All attached to the lever and ready to be reassembled.  The electrical tape is holding the half moon shield that keeps the detent ball and spring in place.  There are two socket head cap screws that need to be screwed in to hold the assembly in place.

That is it for today.  Much too hot in the shop.  I gave my fan to my kids to use at the house.  It was only 30C but the humidex was 36C.


----------



## Scattered Parts (Jul 30, 2021)

I figured i would post a picture of the tailstock clamp system that was included with the lathe.







That is a 12” long 1/2” bolt used as the locking lever on the tailstock. The plate is 1/4” thick with a nut welded on it. Not exactly super strong or inflexible. Amazing what people will do to nice equpment.


----------



## Scattered Parts (Oct 21, 2021)

Another update on the Maximat 13. I have finished up the work on the tailstock. I had to fabricate the aluminum pinch clamps to replace the fabricobbbled setup. Added an actual lever arm to the base clamp and of course the base clamp also had to be machined.


----------



## Scattered Parts (Oct 21, 2021)

I also recently contacted a guy on Facebook marketplace regarding a rotary phase converter he has for sale which includes a 480 volt step up transformer. My lathe requires 480 volts to run but I only have 240 3 phase from my RPC. I figured that i could just pick up his whole system, use the transformer and sell the 10 hp RPC. Unfortunately, he is asking for full new retail price for a used device. He did not appreciate my offer! This is the listing. 10 hp RPC.  He has lowered the price $1000 since my offer so I think he knows he is overpriced.  He has two other RPC as well for gold plated prices.


----------



## Darren (Jan 18, 2022)

Any updates?


----------



## Scattered Parts (Jan 18, 2022)

I‘mstill working on powering it up. Due to the motor being a Dahlander 2 speed 440 volt it is kind of difficult to decide whether to just pick up a transformer or use one of the VFD’s i have seen that will take 240 single phase and bump it to 440 3 phase. This is the way I think I will go. Transformers are rare in Regina and expensive to ship. I know you converted your V13 to a VFD. Any hints would be helpful . There are alot of things I need to learn about an install of a VFD and its programming.

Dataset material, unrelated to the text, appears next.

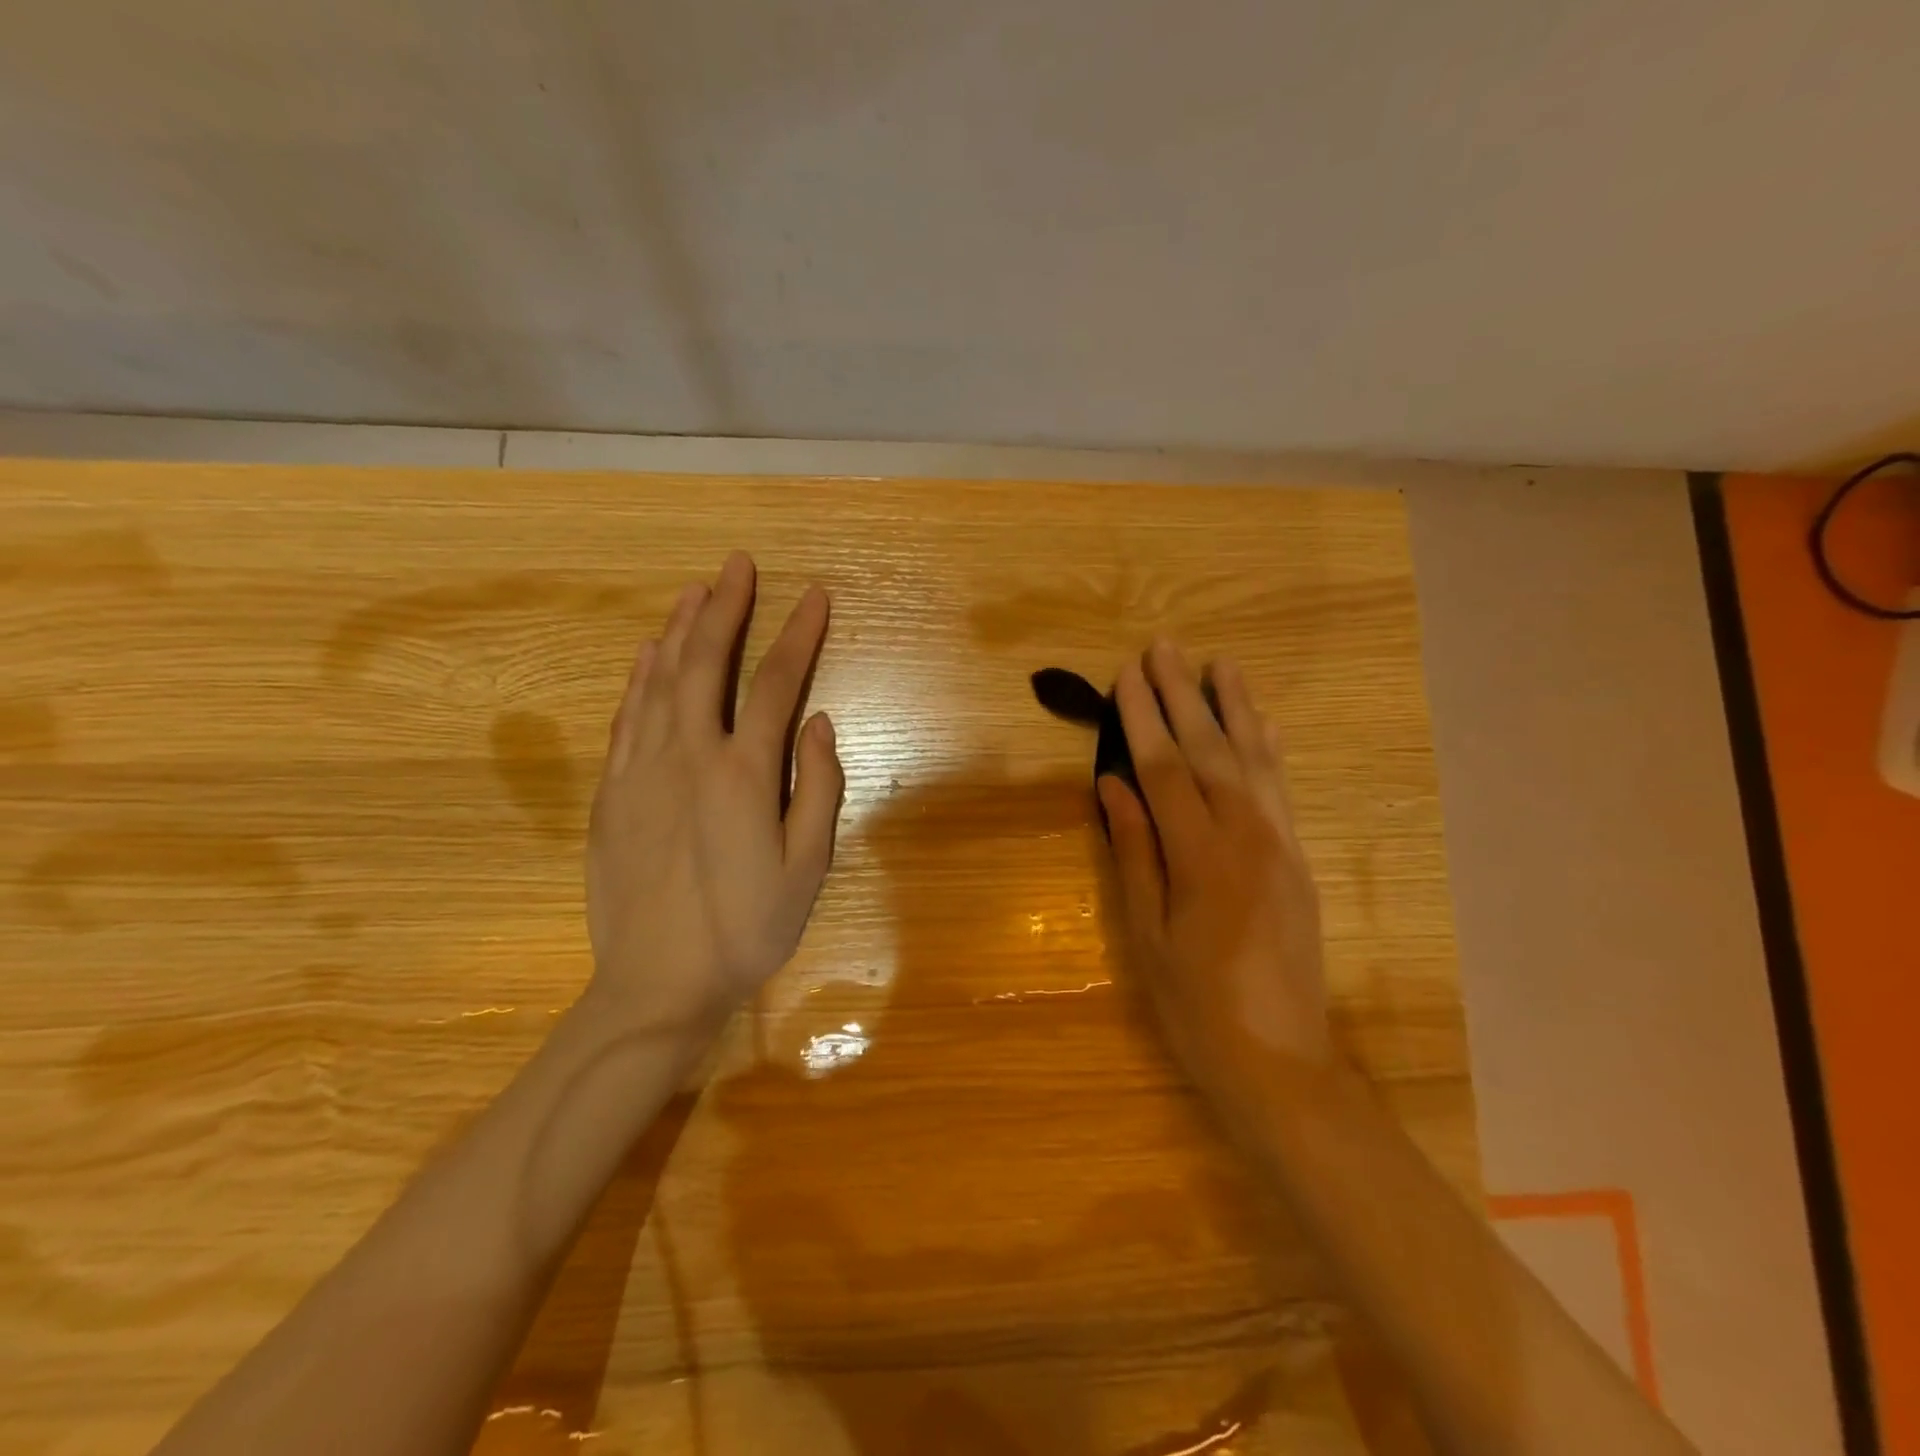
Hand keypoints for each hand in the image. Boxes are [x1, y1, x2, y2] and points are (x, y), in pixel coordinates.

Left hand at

The lathe itself has been put into winter storage. i moved my Hercus 9 into the basement at my farm. I didnt feel like heating a poorly insulated shop all winter.  That is a story in itself! I am using the Hercus to make a few parts and improvements to my Klopp shaper.That will be another update I will be doing.


----------



## Darren (Jan 18, 2022)

are you sure it's not a dual voltage motor?

edit: I thought maybe my v13 was dual voltage, but i just checked and its listed on the motor tag as 208-230. 

It should be a pretty standard motor size, even though its a metric motor. It looks like any 3hp motor would fit in the space.  My have to adapt the pulley.


----------



## Scattered Parts (Jan 18, 2022)

The motor size is an IEC 100 frame size. There is no NEMA frame size that corresponds to this European motor.

As you can see it is a 440 volt only 2 speed motor. Im sure i could adapt a motor but the cost of a 3 hp 240V motor is nearly the same as the VFD I’m looking at. It would also be single speed only, so to get anywhere near the same speed ranges I would need to add a VFD. More cost on top of the motor. I‘m more than happy to not go the route of a transformer and all the electrical connections required to be safe which is why the VFD is appealing.


----------



## Darren (Jan 18, 2022)

Fortunately, mine was a 208-230v motor to begin with.  So an off the shelf teco l510 vfd made it easy. 

If you could find a vfd which will take 240v, single phase in, and output 440-480v three phase, that would be super easy, and i can help you with the controls. Its very easy.  I've never seen such a vfd, but they probably exist.


----------